(Source texts of formatted documents)
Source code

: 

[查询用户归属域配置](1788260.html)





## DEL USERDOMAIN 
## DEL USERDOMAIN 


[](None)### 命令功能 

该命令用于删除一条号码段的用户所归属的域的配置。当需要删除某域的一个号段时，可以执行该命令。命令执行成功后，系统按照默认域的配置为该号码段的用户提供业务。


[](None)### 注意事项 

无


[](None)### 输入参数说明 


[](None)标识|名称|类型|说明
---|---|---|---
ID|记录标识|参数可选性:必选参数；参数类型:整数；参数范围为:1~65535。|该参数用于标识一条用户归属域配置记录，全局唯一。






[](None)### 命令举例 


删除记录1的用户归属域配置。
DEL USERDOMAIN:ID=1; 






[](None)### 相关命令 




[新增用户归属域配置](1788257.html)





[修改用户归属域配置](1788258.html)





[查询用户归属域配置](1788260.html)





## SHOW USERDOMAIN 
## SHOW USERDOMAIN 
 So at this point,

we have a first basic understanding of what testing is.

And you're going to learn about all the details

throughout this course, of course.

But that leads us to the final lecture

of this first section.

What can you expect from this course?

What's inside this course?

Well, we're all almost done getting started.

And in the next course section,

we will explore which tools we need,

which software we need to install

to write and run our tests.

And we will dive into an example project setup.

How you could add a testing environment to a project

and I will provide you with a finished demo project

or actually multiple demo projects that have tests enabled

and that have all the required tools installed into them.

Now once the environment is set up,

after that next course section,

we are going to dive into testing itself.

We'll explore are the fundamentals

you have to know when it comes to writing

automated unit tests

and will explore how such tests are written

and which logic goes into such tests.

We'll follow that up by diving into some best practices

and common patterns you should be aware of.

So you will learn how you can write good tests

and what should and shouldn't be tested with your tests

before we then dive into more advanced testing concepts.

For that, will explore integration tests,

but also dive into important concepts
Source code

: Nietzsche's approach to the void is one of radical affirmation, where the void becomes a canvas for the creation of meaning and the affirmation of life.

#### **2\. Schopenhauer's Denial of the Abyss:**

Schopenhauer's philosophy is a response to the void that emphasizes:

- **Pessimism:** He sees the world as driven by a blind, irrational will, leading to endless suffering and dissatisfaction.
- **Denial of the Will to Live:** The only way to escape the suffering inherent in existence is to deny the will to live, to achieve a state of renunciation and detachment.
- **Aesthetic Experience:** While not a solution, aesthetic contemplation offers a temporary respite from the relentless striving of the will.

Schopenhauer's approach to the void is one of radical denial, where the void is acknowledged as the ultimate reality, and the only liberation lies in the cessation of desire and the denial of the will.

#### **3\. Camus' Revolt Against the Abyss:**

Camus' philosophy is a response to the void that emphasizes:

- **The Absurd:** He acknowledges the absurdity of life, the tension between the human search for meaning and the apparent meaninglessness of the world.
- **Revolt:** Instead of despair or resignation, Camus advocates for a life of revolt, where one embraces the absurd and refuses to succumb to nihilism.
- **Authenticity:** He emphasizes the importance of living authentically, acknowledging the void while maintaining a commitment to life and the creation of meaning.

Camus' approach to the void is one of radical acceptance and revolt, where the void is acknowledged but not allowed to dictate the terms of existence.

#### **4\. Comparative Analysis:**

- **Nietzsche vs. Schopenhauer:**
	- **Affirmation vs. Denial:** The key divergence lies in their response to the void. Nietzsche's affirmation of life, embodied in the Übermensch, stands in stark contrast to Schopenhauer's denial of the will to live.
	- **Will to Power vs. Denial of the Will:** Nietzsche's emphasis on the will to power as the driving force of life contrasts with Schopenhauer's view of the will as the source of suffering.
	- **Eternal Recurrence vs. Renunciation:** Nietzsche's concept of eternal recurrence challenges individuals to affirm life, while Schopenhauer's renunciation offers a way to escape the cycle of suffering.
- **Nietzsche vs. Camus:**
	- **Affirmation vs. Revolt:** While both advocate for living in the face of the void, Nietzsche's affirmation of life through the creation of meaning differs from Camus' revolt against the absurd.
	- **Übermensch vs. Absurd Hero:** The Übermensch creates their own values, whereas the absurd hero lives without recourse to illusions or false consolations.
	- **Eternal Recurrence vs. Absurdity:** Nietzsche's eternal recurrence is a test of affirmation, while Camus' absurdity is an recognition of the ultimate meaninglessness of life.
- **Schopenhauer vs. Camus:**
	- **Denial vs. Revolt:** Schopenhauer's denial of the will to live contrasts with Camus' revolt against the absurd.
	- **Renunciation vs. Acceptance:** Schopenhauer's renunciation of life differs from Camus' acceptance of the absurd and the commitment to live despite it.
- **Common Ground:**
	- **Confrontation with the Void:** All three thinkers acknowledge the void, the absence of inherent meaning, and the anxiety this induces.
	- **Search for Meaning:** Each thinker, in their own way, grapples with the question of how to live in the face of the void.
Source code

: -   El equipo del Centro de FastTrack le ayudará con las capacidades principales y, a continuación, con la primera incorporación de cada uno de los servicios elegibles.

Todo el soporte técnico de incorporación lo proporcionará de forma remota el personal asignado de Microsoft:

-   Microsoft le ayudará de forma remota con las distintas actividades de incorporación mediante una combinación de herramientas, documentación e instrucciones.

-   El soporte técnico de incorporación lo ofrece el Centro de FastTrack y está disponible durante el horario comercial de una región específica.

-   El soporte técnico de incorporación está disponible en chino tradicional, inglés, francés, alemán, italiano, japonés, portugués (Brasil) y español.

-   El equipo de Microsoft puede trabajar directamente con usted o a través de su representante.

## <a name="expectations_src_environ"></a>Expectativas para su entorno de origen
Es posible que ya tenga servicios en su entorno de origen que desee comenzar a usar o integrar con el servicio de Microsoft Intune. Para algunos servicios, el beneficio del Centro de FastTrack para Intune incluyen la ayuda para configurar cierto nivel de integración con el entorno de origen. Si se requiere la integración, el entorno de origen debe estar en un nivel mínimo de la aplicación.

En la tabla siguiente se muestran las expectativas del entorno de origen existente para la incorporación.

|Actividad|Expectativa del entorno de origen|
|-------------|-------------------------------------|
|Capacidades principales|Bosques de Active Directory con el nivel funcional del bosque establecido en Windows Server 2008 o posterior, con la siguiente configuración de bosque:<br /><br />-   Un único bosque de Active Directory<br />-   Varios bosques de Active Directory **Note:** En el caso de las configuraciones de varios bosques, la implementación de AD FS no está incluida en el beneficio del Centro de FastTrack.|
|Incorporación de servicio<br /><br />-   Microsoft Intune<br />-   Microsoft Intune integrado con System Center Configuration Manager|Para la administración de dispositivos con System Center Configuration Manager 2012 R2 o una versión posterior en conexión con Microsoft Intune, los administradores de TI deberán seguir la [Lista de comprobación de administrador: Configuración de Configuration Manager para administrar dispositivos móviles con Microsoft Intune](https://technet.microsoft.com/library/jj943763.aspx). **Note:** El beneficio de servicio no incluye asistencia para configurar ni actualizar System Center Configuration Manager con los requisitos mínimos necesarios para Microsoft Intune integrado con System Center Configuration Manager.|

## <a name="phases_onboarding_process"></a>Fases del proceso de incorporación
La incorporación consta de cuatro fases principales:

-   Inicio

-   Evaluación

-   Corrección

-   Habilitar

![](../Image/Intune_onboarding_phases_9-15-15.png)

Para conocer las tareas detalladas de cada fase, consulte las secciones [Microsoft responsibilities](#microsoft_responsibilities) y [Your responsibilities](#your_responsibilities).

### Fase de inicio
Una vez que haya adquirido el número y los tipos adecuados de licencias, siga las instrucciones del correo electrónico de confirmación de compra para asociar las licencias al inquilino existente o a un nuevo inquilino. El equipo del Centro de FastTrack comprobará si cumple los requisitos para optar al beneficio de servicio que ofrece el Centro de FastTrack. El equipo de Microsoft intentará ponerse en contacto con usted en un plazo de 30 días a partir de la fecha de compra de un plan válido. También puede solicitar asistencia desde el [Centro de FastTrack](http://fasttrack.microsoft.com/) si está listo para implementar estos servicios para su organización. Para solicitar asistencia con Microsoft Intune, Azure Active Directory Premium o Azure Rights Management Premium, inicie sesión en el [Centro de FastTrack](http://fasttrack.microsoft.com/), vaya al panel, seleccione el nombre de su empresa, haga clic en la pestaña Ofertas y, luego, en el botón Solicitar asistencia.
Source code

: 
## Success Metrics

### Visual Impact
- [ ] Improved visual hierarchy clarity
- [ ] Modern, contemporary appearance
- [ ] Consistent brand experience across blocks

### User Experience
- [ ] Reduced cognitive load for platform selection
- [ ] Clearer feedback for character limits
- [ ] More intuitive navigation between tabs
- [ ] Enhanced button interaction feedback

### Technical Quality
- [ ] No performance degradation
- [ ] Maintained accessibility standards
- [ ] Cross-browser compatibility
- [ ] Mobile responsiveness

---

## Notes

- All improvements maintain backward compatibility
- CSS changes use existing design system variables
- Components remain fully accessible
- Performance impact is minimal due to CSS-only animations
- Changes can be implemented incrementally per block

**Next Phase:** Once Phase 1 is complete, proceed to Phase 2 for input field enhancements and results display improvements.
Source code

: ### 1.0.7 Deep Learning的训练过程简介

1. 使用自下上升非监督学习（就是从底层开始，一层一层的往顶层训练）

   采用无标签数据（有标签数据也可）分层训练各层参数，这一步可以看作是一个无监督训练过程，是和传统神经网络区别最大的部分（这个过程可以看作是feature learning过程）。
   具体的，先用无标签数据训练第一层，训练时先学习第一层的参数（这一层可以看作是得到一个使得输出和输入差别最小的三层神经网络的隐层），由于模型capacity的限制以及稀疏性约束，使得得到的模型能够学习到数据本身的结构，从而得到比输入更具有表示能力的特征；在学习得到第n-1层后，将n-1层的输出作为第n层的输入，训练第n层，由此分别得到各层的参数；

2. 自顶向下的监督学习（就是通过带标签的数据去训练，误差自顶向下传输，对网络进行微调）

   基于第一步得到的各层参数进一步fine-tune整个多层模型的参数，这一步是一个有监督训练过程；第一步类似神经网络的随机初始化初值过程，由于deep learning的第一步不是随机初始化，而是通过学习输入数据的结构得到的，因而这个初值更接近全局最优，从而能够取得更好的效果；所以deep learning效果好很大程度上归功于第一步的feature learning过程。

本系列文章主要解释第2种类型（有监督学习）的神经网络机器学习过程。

INSTRUCTION - Look over the entries above and say how many lines contain "that"; give only the number.

EXERCISE RESULT - 8